This is an interesting move for Google, essentially firing a shot over Microsoft’s bow by supporting a product that Microsoft has been trying to kill off for years so it can sell newer Windows operating system versions to generate revenue. But those desires by Microsoft have been put off by Windows XP users who have refused to give it up and who have ultimately pressured Microsoft to extend its support several times over the last few years.
The extended Chrome support for XP is likely to have fans, especially among smaller businesses that haven’t really planned their next moves once official Microsoft support ends for XP.
In April 2013, Google announced upgrades for its enterprise management tools for Chrome in an effort to bolster its use and adoption by business users around the world.
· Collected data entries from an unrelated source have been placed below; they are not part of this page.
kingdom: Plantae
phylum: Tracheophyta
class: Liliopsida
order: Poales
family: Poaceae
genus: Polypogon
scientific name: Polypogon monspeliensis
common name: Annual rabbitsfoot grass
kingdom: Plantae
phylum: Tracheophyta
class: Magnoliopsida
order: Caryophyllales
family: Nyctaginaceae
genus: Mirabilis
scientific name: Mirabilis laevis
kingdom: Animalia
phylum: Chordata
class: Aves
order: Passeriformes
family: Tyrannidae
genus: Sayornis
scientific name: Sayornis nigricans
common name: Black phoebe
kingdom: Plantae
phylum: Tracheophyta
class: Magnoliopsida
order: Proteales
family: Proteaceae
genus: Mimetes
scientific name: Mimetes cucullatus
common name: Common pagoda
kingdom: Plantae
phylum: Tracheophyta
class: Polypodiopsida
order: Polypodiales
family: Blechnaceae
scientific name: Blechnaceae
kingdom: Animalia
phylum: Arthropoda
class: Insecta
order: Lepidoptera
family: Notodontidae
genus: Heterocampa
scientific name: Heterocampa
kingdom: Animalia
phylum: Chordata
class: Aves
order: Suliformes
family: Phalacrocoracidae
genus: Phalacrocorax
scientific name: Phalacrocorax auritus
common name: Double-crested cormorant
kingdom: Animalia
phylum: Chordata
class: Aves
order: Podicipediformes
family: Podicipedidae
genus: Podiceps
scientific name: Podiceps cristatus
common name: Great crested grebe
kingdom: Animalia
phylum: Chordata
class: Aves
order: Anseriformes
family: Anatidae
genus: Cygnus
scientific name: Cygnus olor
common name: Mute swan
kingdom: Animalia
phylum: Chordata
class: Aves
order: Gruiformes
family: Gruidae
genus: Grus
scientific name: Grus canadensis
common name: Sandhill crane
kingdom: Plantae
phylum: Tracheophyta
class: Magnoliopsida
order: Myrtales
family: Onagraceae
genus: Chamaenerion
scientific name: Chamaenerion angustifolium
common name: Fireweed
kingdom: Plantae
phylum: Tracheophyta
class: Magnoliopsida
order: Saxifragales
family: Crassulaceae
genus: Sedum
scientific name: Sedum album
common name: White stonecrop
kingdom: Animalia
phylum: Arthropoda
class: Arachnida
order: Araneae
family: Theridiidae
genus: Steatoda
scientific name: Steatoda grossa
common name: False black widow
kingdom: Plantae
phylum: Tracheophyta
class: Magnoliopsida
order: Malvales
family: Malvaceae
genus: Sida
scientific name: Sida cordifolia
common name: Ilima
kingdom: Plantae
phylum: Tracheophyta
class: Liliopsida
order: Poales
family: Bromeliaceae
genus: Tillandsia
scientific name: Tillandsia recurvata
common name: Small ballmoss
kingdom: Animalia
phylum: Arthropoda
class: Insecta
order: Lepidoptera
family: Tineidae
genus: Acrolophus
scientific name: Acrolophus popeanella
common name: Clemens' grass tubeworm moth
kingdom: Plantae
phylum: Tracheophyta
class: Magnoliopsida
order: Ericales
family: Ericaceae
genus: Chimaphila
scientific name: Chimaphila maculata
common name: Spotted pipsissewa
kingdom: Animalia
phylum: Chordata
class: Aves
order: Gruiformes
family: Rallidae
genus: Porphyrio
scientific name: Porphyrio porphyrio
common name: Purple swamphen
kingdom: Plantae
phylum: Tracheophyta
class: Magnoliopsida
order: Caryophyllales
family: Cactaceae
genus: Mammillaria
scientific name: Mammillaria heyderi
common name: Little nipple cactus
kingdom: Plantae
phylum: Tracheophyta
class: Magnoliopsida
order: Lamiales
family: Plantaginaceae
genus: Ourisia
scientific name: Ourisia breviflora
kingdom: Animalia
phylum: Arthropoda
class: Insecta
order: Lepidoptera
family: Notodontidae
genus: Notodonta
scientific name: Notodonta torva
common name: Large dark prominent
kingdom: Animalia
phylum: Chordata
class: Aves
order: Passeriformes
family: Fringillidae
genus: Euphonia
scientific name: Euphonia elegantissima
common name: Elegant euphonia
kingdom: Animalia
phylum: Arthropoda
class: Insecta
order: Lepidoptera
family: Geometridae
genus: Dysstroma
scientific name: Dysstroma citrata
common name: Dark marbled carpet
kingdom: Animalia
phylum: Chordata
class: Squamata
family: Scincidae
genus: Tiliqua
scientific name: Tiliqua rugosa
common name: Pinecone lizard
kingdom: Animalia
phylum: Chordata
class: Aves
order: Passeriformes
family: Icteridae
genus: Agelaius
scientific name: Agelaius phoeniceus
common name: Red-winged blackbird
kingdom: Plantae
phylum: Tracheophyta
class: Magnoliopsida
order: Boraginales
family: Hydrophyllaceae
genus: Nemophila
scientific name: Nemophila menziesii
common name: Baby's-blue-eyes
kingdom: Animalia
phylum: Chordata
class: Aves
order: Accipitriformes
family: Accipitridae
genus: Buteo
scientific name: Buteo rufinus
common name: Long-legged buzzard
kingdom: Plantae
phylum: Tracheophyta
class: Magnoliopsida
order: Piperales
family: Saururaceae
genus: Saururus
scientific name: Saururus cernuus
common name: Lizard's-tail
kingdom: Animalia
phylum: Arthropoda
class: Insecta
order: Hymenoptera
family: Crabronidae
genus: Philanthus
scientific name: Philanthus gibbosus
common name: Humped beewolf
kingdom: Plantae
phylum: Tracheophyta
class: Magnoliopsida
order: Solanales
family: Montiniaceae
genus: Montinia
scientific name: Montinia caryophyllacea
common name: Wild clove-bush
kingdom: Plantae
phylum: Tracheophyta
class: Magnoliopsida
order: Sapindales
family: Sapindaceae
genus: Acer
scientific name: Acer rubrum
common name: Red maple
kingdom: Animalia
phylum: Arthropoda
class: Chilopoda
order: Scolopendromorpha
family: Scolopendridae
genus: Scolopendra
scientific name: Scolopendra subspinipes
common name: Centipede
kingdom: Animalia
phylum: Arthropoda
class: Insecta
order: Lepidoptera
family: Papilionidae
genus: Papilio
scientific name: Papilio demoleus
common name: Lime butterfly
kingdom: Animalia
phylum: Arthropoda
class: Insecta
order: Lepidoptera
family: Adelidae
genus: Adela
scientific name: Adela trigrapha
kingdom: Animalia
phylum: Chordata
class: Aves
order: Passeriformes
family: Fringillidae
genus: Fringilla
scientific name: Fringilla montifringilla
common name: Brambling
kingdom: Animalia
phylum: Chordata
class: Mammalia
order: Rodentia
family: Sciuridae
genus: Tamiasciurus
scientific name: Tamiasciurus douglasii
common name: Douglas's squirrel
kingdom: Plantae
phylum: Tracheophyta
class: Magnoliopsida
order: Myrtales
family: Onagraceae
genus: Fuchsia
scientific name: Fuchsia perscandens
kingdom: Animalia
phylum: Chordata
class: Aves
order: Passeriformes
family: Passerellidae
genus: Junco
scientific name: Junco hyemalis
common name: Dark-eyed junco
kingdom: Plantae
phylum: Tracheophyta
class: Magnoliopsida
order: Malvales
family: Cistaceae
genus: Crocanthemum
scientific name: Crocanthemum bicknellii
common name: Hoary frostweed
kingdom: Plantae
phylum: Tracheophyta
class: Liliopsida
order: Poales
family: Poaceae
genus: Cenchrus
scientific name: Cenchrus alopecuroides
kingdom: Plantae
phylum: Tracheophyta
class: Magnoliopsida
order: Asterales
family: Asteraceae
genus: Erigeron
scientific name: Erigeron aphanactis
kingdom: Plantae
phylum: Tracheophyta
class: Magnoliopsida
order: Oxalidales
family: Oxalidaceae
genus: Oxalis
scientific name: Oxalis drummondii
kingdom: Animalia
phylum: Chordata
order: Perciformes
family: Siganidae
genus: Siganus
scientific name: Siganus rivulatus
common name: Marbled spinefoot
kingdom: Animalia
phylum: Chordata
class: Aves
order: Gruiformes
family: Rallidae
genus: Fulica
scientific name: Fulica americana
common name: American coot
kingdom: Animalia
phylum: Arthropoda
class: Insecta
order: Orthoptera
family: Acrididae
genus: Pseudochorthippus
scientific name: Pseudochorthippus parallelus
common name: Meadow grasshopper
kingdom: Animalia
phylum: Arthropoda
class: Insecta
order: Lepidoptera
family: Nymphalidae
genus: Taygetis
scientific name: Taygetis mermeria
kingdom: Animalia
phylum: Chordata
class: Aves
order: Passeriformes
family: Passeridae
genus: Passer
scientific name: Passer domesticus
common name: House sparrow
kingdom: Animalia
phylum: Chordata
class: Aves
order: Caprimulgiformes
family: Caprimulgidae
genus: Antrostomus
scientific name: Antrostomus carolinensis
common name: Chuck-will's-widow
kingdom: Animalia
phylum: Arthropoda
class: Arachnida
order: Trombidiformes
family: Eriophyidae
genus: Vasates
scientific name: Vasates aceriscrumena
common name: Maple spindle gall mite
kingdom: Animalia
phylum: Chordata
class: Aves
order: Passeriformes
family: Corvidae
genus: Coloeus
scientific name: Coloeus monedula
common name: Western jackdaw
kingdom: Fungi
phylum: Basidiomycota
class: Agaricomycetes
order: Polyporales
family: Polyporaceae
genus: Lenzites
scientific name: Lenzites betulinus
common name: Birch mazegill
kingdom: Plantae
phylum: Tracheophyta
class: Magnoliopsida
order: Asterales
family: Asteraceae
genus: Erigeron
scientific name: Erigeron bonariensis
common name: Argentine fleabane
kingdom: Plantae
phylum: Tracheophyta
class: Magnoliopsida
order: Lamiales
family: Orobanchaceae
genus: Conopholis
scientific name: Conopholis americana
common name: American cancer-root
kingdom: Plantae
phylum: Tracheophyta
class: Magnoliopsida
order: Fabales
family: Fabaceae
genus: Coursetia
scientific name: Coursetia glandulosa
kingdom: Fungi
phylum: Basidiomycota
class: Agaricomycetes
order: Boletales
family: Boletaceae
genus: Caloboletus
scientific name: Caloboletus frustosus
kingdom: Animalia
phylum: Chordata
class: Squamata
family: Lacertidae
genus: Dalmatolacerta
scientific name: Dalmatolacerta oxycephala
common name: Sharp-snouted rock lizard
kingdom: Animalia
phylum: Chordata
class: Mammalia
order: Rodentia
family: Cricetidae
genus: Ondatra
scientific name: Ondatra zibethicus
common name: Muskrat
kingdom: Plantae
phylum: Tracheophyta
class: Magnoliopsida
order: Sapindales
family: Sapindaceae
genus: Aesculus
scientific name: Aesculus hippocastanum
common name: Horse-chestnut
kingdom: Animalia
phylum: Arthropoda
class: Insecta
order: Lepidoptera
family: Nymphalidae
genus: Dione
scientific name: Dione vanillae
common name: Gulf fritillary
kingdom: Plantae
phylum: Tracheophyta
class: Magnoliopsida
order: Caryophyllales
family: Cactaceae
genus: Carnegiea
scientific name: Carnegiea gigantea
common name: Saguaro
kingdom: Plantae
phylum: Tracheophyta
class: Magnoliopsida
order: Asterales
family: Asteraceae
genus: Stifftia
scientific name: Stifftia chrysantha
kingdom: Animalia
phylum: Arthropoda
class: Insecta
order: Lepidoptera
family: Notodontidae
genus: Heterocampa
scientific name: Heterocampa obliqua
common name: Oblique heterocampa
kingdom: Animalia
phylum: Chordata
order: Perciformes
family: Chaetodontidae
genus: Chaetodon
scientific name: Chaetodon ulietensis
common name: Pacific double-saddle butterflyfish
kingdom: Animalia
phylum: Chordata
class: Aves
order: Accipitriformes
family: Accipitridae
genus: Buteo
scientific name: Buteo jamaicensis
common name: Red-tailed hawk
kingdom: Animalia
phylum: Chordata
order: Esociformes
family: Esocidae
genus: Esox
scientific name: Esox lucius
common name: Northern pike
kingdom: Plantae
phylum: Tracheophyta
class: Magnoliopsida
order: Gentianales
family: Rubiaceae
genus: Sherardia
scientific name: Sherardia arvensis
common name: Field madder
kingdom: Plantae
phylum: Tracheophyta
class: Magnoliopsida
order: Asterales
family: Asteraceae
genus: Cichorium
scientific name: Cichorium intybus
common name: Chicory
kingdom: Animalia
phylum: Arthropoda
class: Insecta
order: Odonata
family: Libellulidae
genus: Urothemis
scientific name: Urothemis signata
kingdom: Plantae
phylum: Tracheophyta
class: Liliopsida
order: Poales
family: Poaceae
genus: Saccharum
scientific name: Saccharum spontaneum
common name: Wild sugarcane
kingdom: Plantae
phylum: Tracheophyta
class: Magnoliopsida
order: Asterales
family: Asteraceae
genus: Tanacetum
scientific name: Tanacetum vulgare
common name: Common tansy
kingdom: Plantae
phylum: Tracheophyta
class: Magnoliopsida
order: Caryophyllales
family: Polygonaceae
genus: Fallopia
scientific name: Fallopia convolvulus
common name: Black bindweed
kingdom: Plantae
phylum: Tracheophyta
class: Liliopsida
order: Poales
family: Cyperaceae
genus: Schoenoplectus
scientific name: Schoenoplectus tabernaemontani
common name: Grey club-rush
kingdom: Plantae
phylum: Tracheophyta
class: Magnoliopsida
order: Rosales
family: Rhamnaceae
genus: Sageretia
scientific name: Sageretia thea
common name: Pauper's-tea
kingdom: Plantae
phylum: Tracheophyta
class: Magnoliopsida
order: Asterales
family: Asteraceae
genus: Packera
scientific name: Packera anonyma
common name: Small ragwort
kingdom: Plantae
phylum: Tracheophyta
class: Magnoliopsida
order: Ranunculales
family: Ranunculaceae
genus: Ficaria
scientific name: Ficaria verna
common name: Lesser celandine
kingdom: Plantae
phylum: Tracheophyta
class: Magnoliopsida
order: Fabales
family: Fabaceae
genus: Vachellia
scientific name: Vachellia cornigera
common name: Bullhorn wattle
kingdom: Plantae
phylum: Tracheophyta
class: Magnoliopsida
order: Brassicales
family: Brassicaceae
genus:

One of the new tools was a cloud-based management capability for Google Apps for Business and Education customers to make it easier for employers to allow their workers to bring in their PCs or devices for work.
Another improvement is Legacy Browser Support, which IT administrators can configure to automatically launch an alternate browser when a user wants to run a Web app that is built for older browsers and not compatible with Chrome. By using the Legacy Browser Support option, employees on Chrome are automatically switched to a legacy browser when they begin using an older app.
In March, Google announced faster Chrome browser performance and improved search on Android and iOS tablets and smartphones, as well as new capabilities that allowed users to share pages with friends on social media sites.